Can someone check my work please? Jared works for Bloom's Landscaping and will be planting a flower garden with rows of flowers. According to the plan, he will plant 6 plants in Row 1, 8 plants in Row 2, 10 plants in Row 3, and so on. A) How many plants will be planted in Row 10? Show your work. a) Rows 1/2/ 3 / 4 /5/ 6 / 7/ 8/ 9 / 10/11/12 Plants ->/6/8/10/12/14/16/18/20/22/24/26/28 __________________________________________________ B) If the landscaper wants Jared to plant 12 rows of plants, how many plants will be needed? b) 204 plants will be needed. (to be continued)
C) If the landscaper purchased 300 plants, how many rows would JAred be able to make? How many plants, if any, would be left over? C) I dont know how to do this one. _________________________________________________________________________________________ D) If Jared started Row 1 with twice as many plants, (12 plants) and increased the number by 2 in each row, will Jared need twice as many plants as were needed in the original plan if 12 rows are planted? d) i dont know how to do this one either.
how did you do part A?
I just went by two's @phi
do you know the formula for adding up N numbers: 0+1+2+3+...+N= N*(N+1)/2 if you go up by 2's we can tweak that formula
example: 0+1+2 here N=2 (last number) so the formula says the sum should be N*(N+1)/2 = 2*3/2= 3 and 1+2 = 3 it works. It will also work for all N
if we go up by 2: 0+2+4+6 that is like: 2(0+1+2+3) = 2*6= 12 so 2* sum of numbers from 0 to 3= 2* 6=12 is the fast way.
So for B it would be 12(6+28) divide it by 2 then 12(17) = 204?
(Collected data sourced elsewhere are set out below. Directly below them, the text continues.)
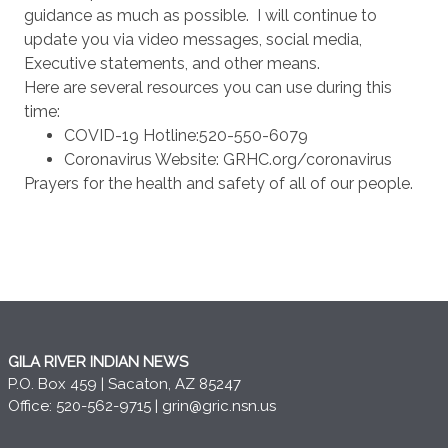
guidance as much as possible. I will continue to
update you via video messages, social media,
Executive statements, and other means.
Here are several resources you can use during this
time:
COVID-19 Hotline:520-550-6079
Coronavirus Website: GRHC.org/coronavirus
Prayers for the health and safety of all of our people.
GILA RIVER INDIAN NEWS
P.O. Box 459 | Sacaton, AZ 85247
Office: 520-562-9715 |
grin@gric.nsn.us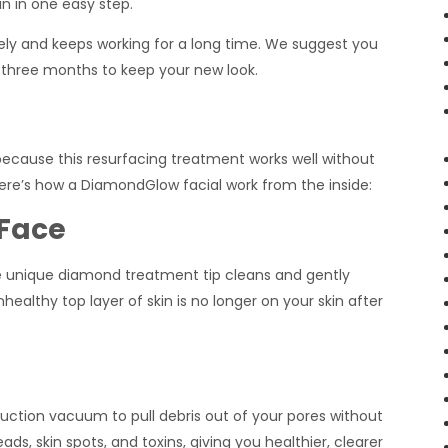
in in one easy step.
y and keeps working for a long time. We suggest you
three months to keep your new look.
because this resurfacing treatment works well without
Here’s how a DiamondGlow facial work from the inside:
 Face
he unique diamond treatment tip cleans and gently
healthy top layer of skin is no longer on your skin after
suction vacuum to pull debris out of your pores without
s, skin spots, and toxins, giving you healthier, clearer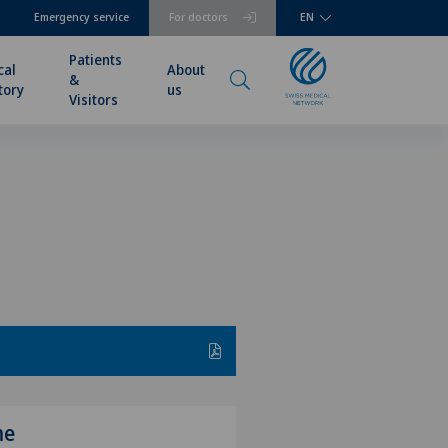
Emergency service
For doctors
EN
Patients
cal
About
&
tory
us
Visitors
me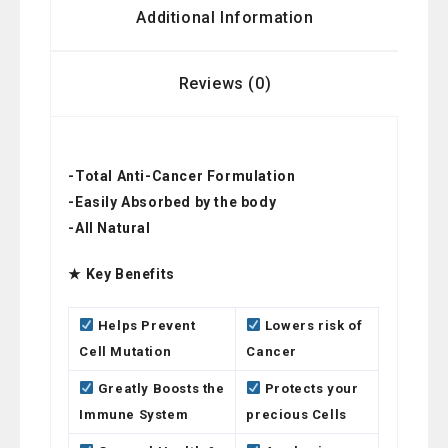
Additional Information
Reviews (0)
-Total Anti-Cancer Formulation
-Easily Absorbed by the body
-All Natural
★ Key Benefits
Helps Prevent
Lowers risk of
Cell Mutation
Cancer
Greatly Boosts the
Protects your
Immune System
precious Cells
if you have 12 rows: 6+0 + (6+2) + (6+4) + ... (6+22) we can write that sum as 6+6+...+6 + 0+2+4+...+22 we have 12 6's so that is 6*12 + 2(0+1+2+...+11) simplify that
yes for B
I think for D we just multiply 204 with two right?
72 + 28 = 100
I think there is a formula to find the last term in a sequence. then do the sum formula. In other words, I would figure it out rather than try to intuit.
but it is clear if we start with 6 extra plants, we will have 6*12= 72 extra plants total added to the answer for part B
yes
thank you lol
Did you get part C ?
I think its 24 rows of plants would be needed and 52 left over?
@phi will you help me with a different question?
in a minute
the simplified formula for the sum of N rows (for your problem only) seems to be (N+5)*N so for 1 row: (1+5)*1= 6 works for 2 rows : (2+5)*2 = 14 = 6+8 works for 12 rows: (12+5)*12= 17*12= 204 so for part C: (N+5)*N= 300 N^2 +5N-300 = 0 (N+20)(N-15)= 0 N= -20 can't use this N= 15 this one works
in other words, exactly 15 rows, with no plants left over.